**ACTION ITEM**. Lines to return, exactly: from the line with "THE ARCHIVES OF" to the line with "Evaluation of stability" in the entries below, both included.

**PROVIDED MATERIAL**.

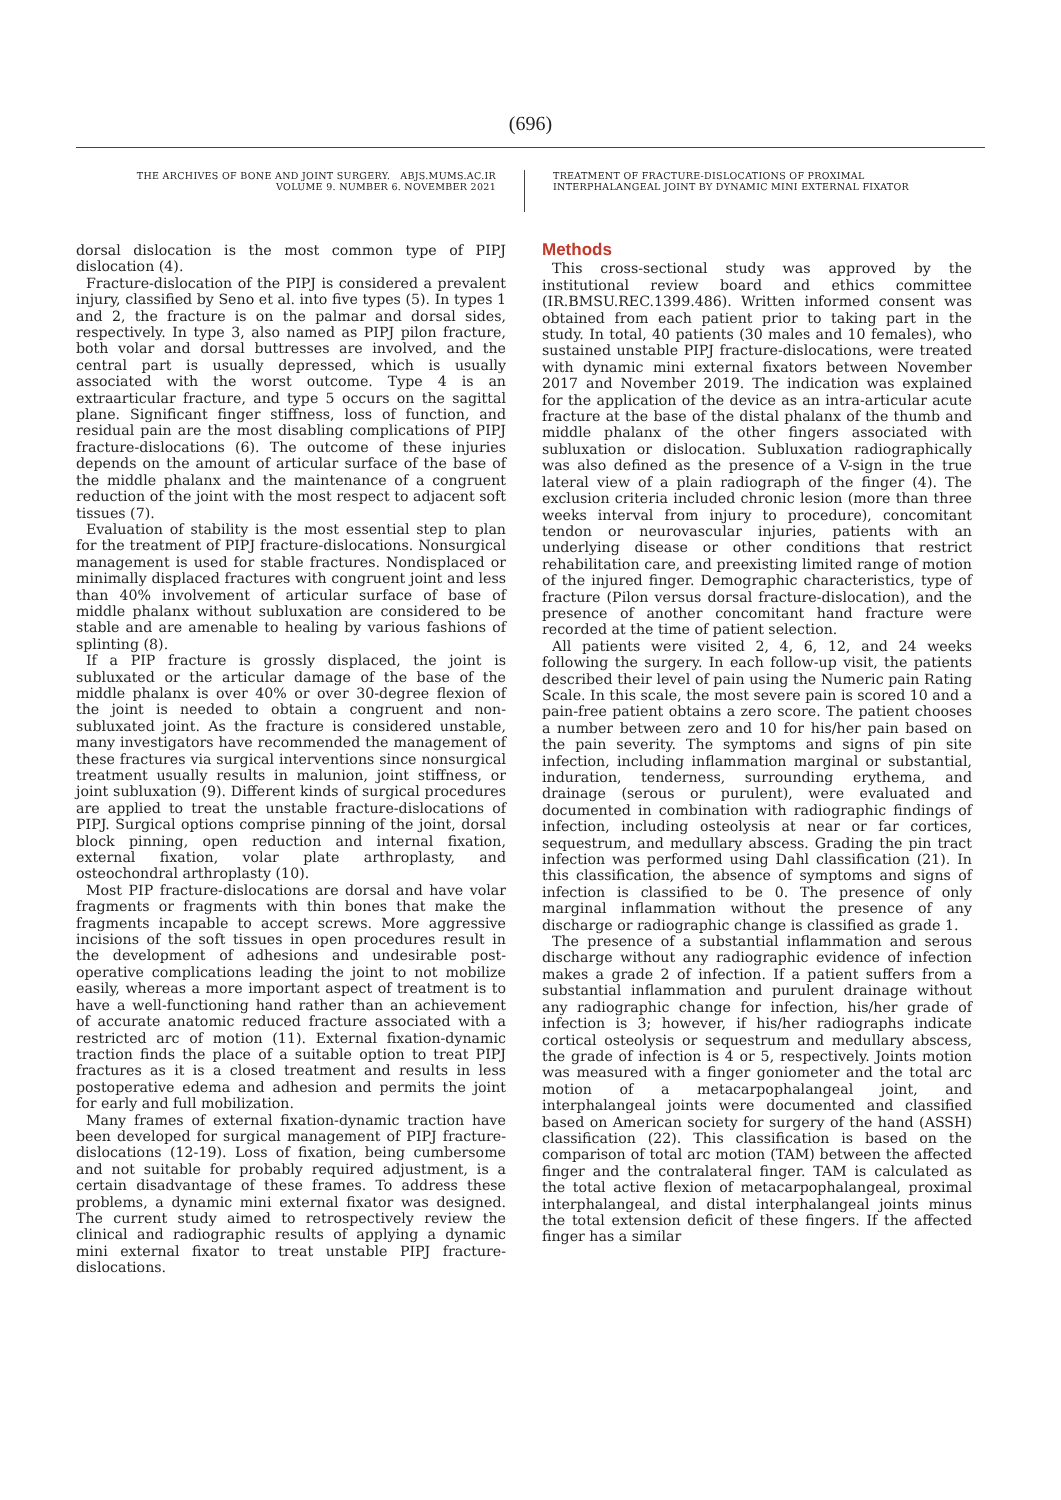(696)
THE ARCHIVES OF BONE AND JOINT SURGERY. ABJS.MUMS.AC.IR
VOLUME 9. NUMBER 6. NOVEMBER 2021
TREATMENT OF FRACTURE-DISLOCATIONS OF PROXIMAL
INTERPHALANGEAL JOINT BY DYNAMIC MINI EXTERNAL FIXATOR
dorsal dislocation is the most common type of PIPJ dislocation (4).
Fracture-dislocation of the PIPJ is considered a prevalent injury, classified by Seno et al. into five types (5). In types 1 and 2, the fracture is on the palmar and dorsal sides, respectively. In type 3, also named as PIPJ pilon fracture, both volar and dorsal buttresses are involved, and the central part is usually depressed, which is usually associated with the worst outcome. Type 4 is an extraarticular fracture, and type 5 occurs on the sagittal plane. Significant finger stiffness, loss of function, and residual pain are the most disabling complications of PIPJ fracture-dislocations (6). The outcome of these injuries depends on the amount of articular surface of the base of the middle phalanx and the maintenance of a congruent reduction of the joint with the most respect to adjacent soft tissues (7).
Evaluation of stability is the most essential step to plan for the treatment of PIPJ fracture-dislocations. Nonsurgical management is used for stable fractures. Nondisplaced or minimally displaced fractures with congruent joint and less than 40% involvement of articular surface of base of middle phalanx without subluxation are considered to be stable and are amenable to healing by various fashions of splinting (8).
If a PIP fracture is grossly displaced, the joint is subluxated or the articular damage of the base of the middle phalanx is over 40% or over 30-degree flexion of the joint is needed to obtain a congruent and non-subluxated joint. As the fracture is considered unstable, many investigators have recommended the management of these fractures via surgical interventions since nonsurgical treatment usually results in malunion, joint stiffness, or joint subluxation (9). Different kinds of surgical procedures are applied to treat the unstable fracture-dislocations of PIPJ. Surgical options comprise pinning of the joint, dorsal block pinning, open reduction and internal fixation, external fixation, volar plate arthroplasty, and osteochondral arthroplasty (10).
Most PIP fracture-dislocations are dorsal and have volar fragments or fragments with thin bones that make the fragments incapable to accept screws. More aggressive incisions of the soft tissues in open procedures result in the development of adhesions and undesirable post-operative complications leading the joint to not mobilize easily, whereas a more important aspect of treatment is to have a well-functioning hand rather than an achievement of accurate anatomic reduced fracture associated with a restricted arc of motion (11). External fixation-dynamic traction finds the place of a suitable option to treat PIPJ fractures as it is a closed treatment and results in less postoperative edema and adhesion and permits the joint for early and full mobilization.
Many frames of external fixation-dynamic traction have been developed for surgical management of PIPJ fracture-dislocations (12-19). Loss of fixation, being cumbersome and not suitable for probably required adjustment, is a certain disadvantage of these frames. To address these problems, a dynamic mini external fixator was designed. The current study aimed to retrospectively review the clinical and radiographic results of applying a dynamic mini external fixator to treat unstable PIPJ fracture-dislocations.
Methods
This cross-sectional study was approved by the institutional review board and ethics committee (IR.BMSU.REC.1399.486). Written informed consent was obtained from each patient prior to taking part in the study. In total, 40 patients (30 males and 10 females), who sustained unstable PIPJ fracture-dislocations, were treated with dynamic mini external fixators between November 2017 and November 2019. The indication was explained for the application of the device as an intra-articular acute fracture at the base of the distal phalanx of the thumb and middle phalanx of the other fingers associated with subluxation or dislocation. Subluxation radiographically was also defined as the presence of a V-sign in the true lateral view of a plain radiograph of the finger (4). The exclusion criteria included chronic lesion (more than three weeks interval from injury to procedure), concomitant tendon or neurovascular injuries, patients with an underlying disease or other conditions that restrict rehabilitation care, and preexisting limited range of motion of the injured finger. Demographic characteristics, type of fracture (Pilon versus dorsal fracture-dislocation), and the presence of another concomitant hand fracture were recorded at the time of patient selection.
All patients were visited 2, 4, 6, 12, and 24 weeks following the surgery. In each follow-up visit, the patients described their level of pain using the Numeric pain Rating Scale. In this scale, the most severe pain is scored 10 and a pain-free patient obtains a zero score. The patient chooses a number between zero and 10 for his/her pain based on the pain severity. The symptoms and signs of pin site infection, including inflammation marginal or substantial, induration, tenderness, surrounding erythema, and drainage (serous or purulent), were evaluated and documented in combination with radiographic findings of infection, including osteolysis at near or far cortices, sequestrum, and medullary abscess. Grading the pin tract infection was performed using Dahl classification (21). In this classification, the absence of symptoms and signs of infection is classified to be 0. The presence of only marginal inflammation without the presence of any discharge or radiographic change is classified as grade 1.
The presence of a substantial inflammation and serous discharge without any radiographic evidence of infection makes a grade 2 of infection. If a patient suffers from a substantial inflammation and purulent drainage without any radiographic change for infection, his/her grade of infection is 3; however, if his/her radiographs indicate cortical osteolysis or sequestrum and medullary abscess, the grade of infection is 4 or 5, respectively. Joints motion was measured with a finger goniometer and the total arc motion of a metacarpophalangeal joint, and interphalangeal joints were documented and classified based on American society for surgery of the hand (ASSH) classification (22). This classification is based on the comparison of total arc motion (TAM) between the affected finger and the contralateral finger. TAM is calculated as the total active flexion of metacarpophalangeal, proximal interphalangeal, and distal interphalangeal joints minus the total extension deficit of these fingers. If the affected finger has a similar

**YOUR SOLUTION**.
THE ARCHIVES OF BONE AND JOINT SURGERY. ABJS.MUMS.AC.IR
VOLUME 9. NUMBER 6. NOVEMBER 2021
TREATMENT OF FRACTURE-DISLOCATIONS OF PROXIMAL
INTERPHALANGEAL JOINT BY DYNAMIC MINI EXTERNAL FIXATOR
dorsal dislocation is the most common type of PIPJ dislocation (4).
Fracture-dislocation of the PIPJ is considered a prevalent injury, classified by Seno et al. into five types (5). In types 1 and 2, the fracture is on the palmar and dorsal sides, respectively. In type 3, also named as PIPJ pilon fracture, both volar and dorsal buttresses are involved, and the central part is usually depressed, which is usually associated with the worst outcome. Type 4 is an extraarticular fracture, and type 5 occurs on the sagittal plane. Significant finger stiffness, loss of function, and residual pain are the most disabling complications of PIPJ fracture-dislocations (6). The outcome of these injuries depends on the amount of articular surface of the base of the middle phalanx and the maintenance of a congruent reduction of the joint with the most respect to adjacent soft tissues (7).
Evaluation of stability is the most essential step to plan for the treatment of PIPJ fracture-dislocations. Nonsurgical management is used for stable fractures. Nondisplaced or minimally displaced fractures with congruent joint and less than 40% involvement of articular surface of base of middle phalanx without subluxation are considered to be stable and are amenable to healing by various fashions of splinting (8).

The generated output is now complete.